Lemons are possibly one of the most handy foodstuffs you can find in the kitchen.  They come in a wonderfully thick skin which requires no special treatment or packaging to keep its contents from spoiling before they get used.  They last in the fruit bowl, as is, for what seems like forever.  In years gone by, the production of lemon juice possibly went a little something like:  Lemon is picked.  Lemon is transported to store.  Lemon is bought.  Lemon is cut and squeezed as and when required.  If you needed a little juice, you squeezed gently.  If you needed more, you squeezed harder.

Perhaps I’m naive, but this seems like the most logical and cost effective way to get this tiny, delicious citrus into our food.

Photo by Sticker Mule on Unsplash
If I had a bowl specifically to hold lemons, it would look like this one.  Photo by Sticker Mule on Unsplash

In a typically human way, we’ve managed to complicate this process somewhat.  Nowadays the juice is squeezed out of the fruit on our behalf. Once outside of its natural container, some sort of preservative needs to be added to ensure it doesn’t spoil.  It’s then repackaged before being shipped off to a place we can buy it.

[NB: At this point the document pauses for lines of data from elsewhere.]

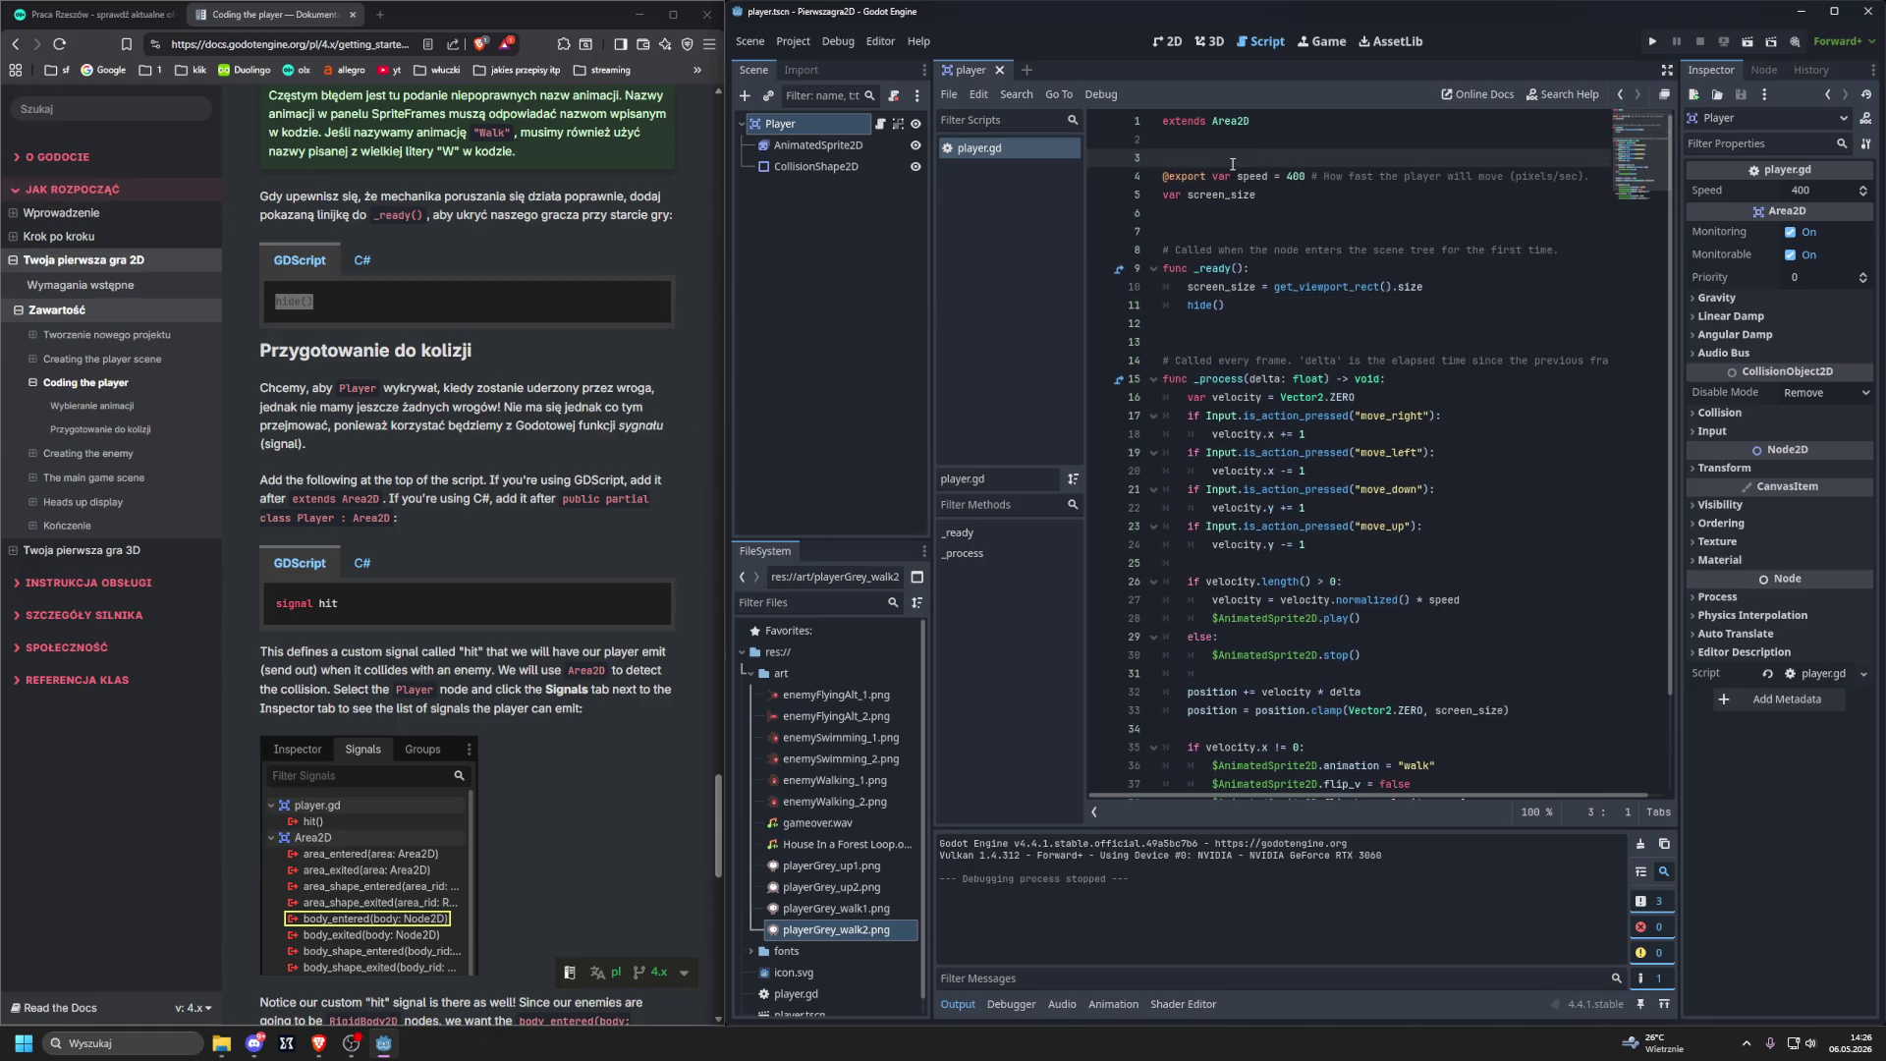
key("Up")
key("Up")
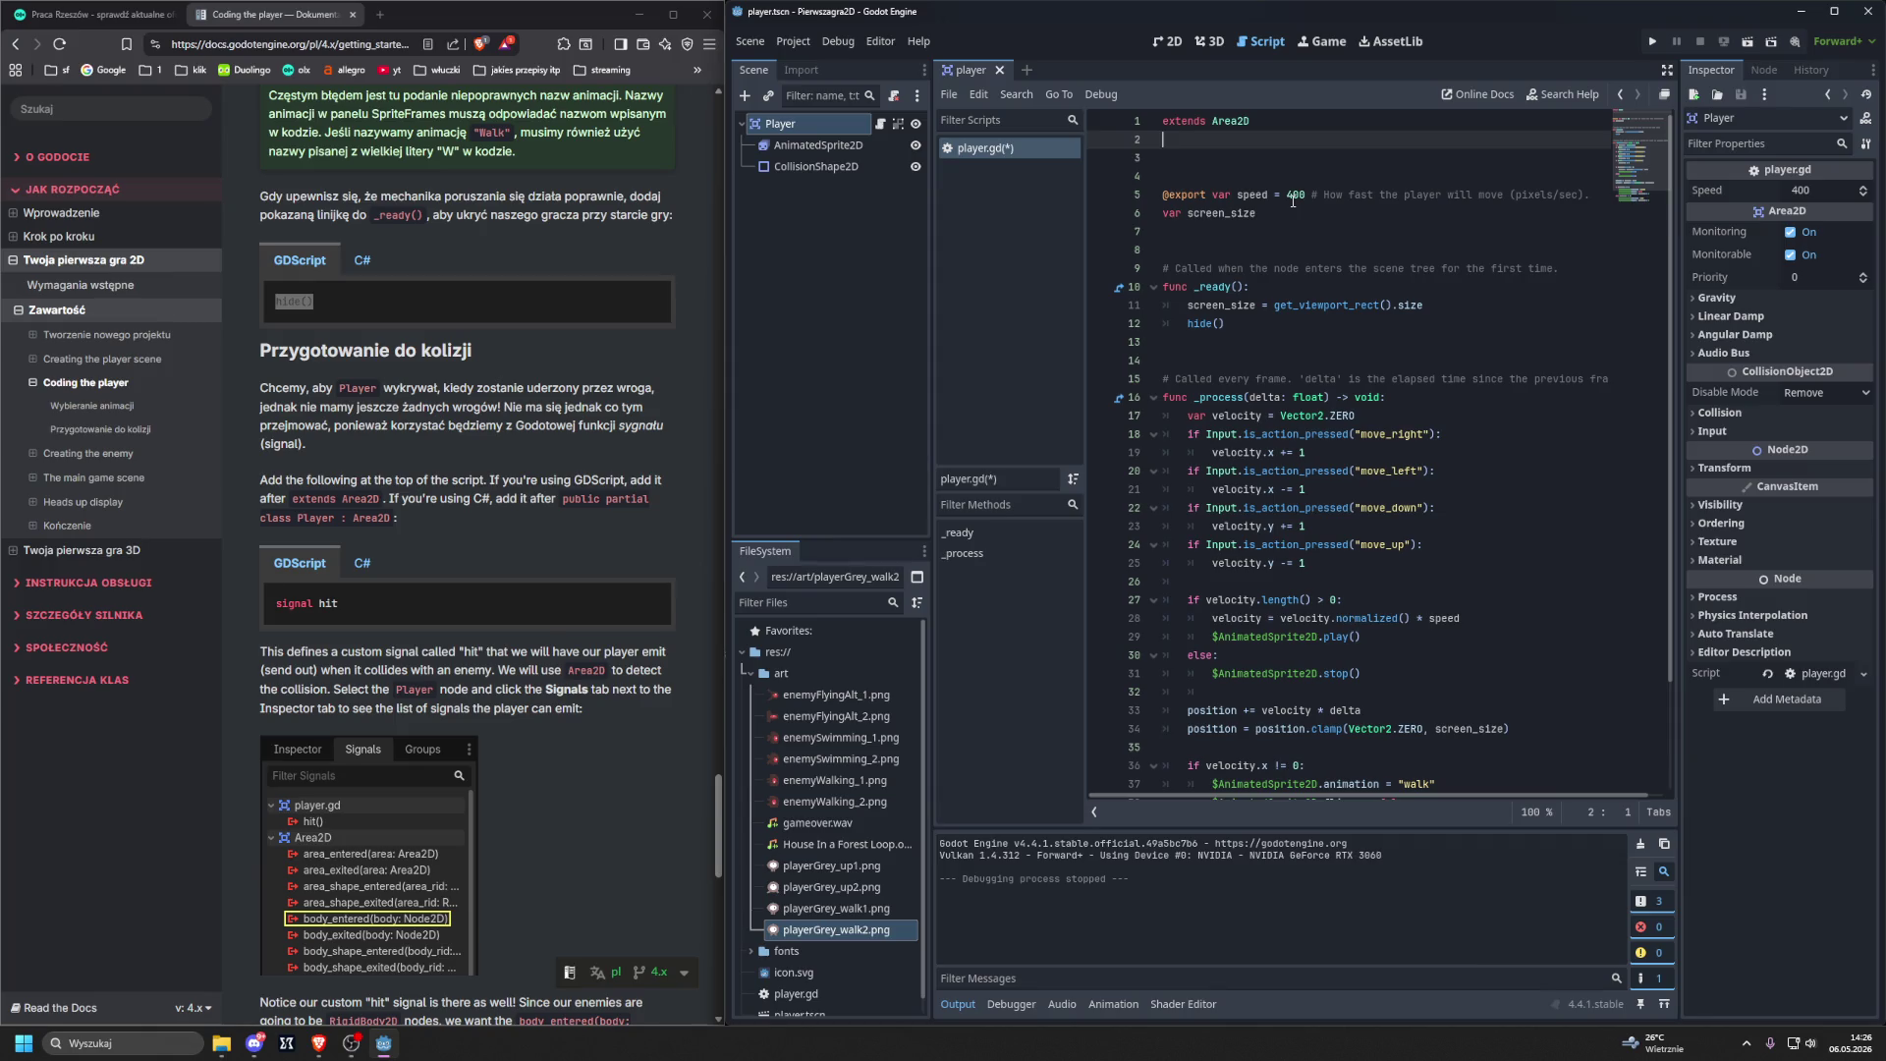
key("Return")
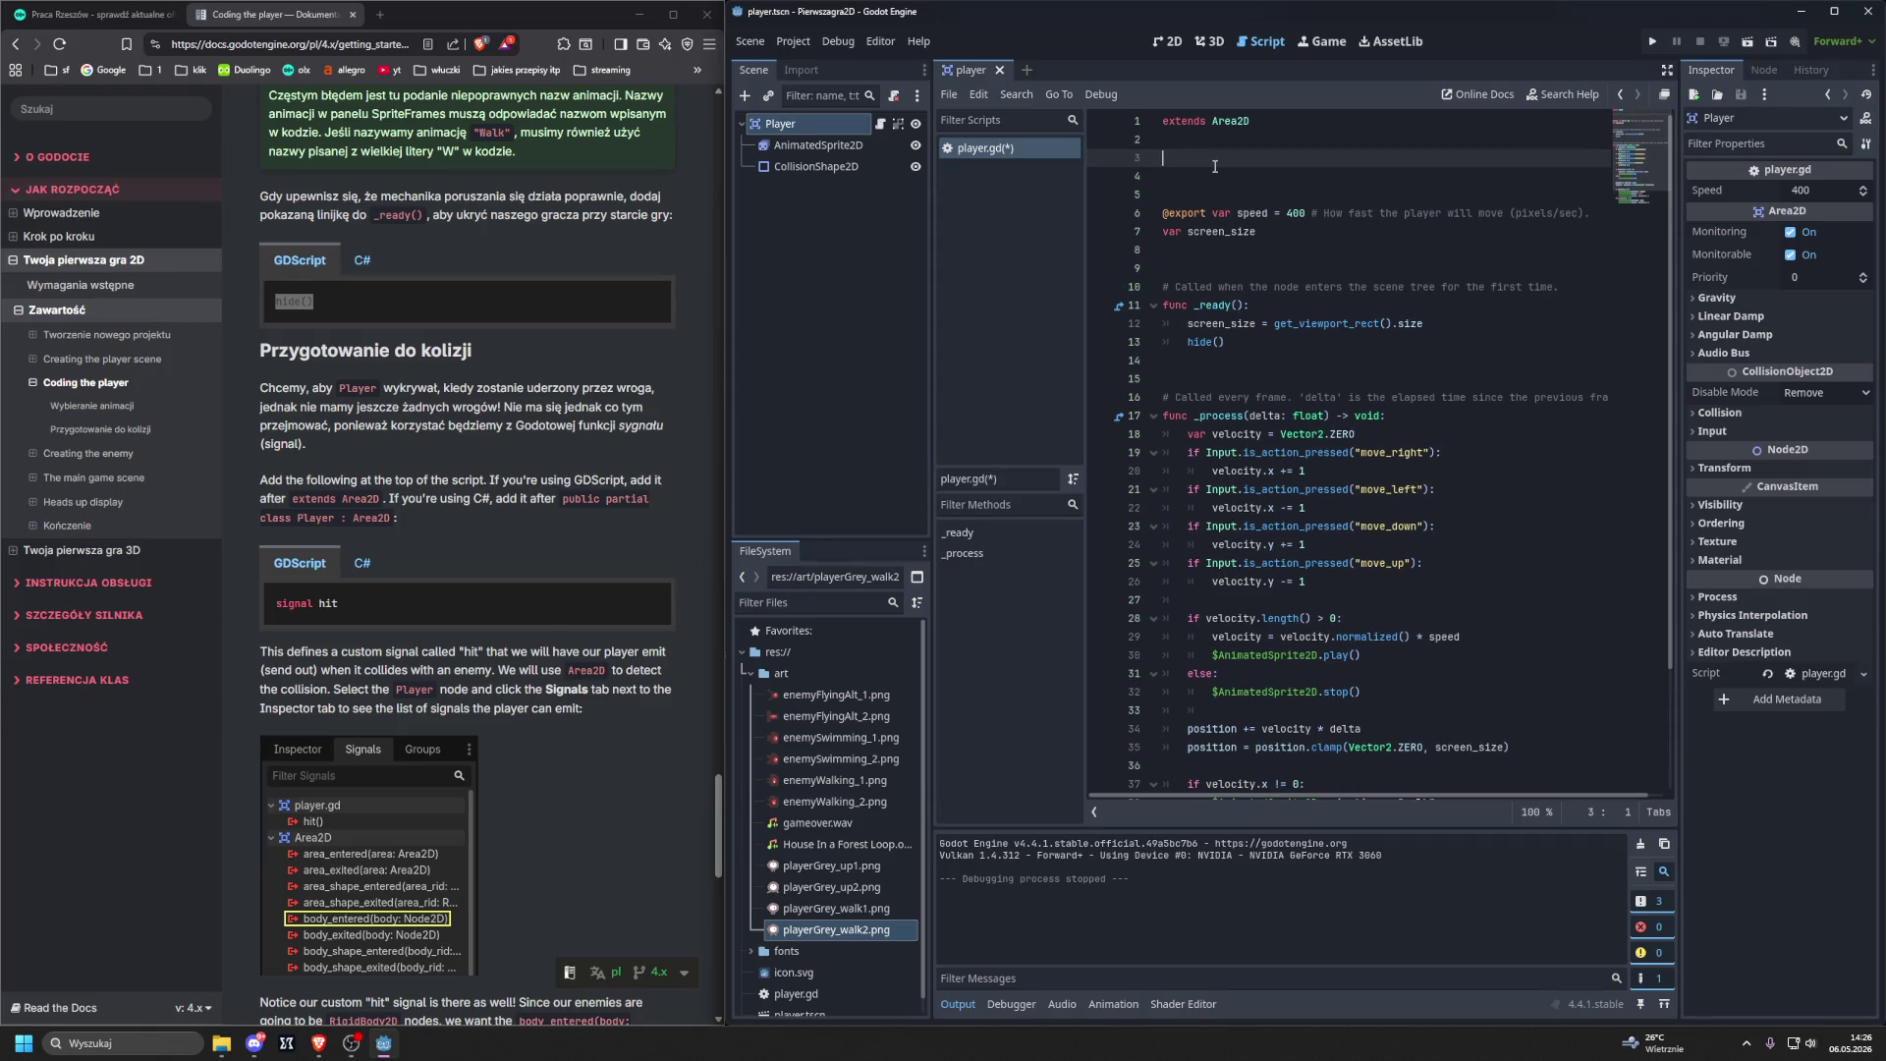
type("signal")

No longer just paying for the “pick and transport” method, we now have to factor in the cost of the processing, additives and packaging too.  There are the health costs attributed to the addition of the various preservatives and not forgetting the environmental costs of copious amounts of single-use plastic generated by this pre-bottled (and now pre-sacheted) product.  We need to factor in the taste difference between the fresh and the processed too.

Beyond the humble lemon

It’s not just lemons either.  Pre-mixed spices and sauces have been on the market for years.   More and more meat seems to be coming in tetra-pak boxes. For those who break out into a cold sweat at the thought of biting into a fruit that looks like it’s just dropped off the tree, fear not – it can now be bought neatly pre-sliced.  There are also the ever present pre-packaged meals gracing the fridge and freezer sections of the grocery shop.

Don’t get me wrong – I am fully aware of how limited our time is.   Office hours might state 9 to 5 but factoring in traffic, for many it’s more like 7 to 7.  Add in after-hours business dinners, double-booked social engagements, almost forgotten deadlines, nagging kids, howling pets and sheer exhaustion among myriad other normal life stuff…  We could all certainly use an aid or two to assist us in our time-pressured existences.

But in exchange for flavour, our health and the environment, how much is all this convenience worth in the long run?   If we think about it, convenience tends to be rather inconvenient in more ways than one.

DIY lemons

I think U2 were definitely onto something back in ‘97.  Indeed, what better way to illustrate how convenience and consumerism have slowly eaten away at our ability to perform tasks as easy as squeezing the juice from a lemon.  It’s up to you and me to opt out.

Well, when it comes to lemons, at least!

5 thoughts on “The Inconvenient Lemon

  1. Laureen says:

    Brilliantly put! And I totally agree. We waste far more than we use and our planet won’t be able to cope much longer if we don’t all make radical changes. We’ve become disconnected from nature, from life and from each other (the face to face kind). Much of the result is hidden away from us so we blissfully keep on doing it, until a David Attenborough really brings it home. Time to return to the old ways!